Introduction and Purpose: Since its introduction by Taylor in 1975, the microvascular free fibula transfer has become gold standard in osseous reconstructions requiring vascularized bone transfer. Various modifications of the free fibula have been described in the literature. A series of 76 free vascularized fibula transfers during a 7-year period was reviewed. Data was retrospectively analyzed with respect to type of procedure and outcome, general surgical complications, as well as general and flap related ('specific') complications.
Methods: The patient age ranged between 14 and 82 years (median 52), with a gender distribution of 41 male and 35 female patients (n = 76 patients). The range of follow-up was between 1 and 67 months (median 9). Reconstructions included the mandible in 36 cases, 19 upper extremity and 19 lower extremity cases respectively, and 2 spine fusions. The fibula graft lengths varied between 5 and 18 cm. For mandibular reconstructions up to 3 osteotomies were required, while in extremity and spine reconstructions no osteotomies were needed. A skin island with the bone (osteo-septo-cutaneous fibula) was utilized in 67 cases.

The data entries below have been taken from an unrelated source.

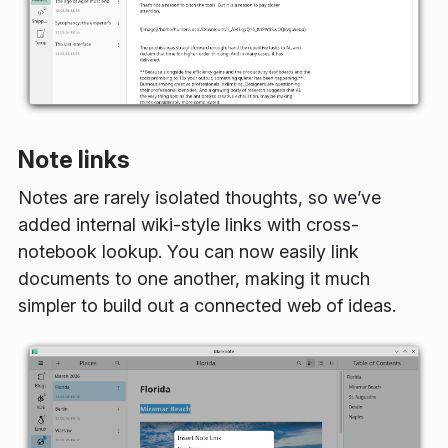
Note links
Notes are rarely isolated thoughts, so we’ve
added internal wiki-style links with cross-
notebook lookup. You can now easily link
documents to one another, making it much
simpler to build out a connected web of ideas.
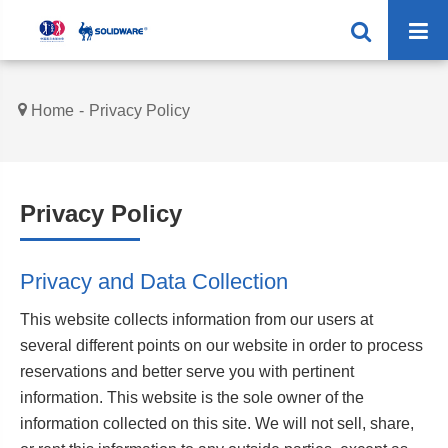
Home
Privacy Policy
Privacy Policy
Privacy and Data Collection
This website collects information from our users at
several different points on our website in order to process
reservations and better serve you with pertinent
information. This website is the sole owner of the
information collected on this site. We will not sell, share,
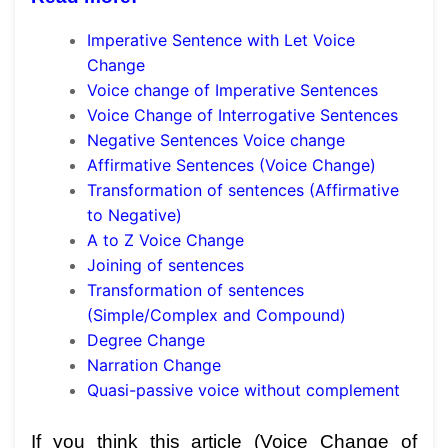
Imperative Sentence with Let Voice
Change
Voice change of Imperative Sentences
Voice Change of Interrogative Sentences
Negative Sentences Voice change
Affirmative Sentences (Voice Change)
Transformation of sentences (Affirmative
to Negative)
A to Z Voice Change
Joining of sentences
Transformation of sentences
(Simple/Complex and Compound)
Degree Change
Narration Change
Quasi-passive voice without complement
If you think this article (Voice Change of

One arterial microvascular anastomosis was performed in all cases. A single venous microanastomosis was performed in 39 times, whereas two venous anastomoses were done in 37 cases. The pedicle (artery and vein) had to be elongated using vein grafts in 8 patients.
Results: Of all 76 free fibula flaps, 47 cases healed uneventful (62%), in 29 patients one or more postoperative complications occurred (38%). Interestingly, 53% of all extremity reconstruction cases had at least one of these listed complications, whereas in the maxillofacial cases the complication rate was only 25%. Complete osseous consolidation at the time of evaluation was confirmed in 58 patients (76%). A complete flap failure occurred in 4 patients (5%).
Conclusion: Complication rates reflect the complexity of the procedures and seem to be strongly related to the underlying disease and predisposing medical risk factors. Time will tell if advances, e.g. in the field of tissue engineering will replace autologous vascularized bone transfer in the future.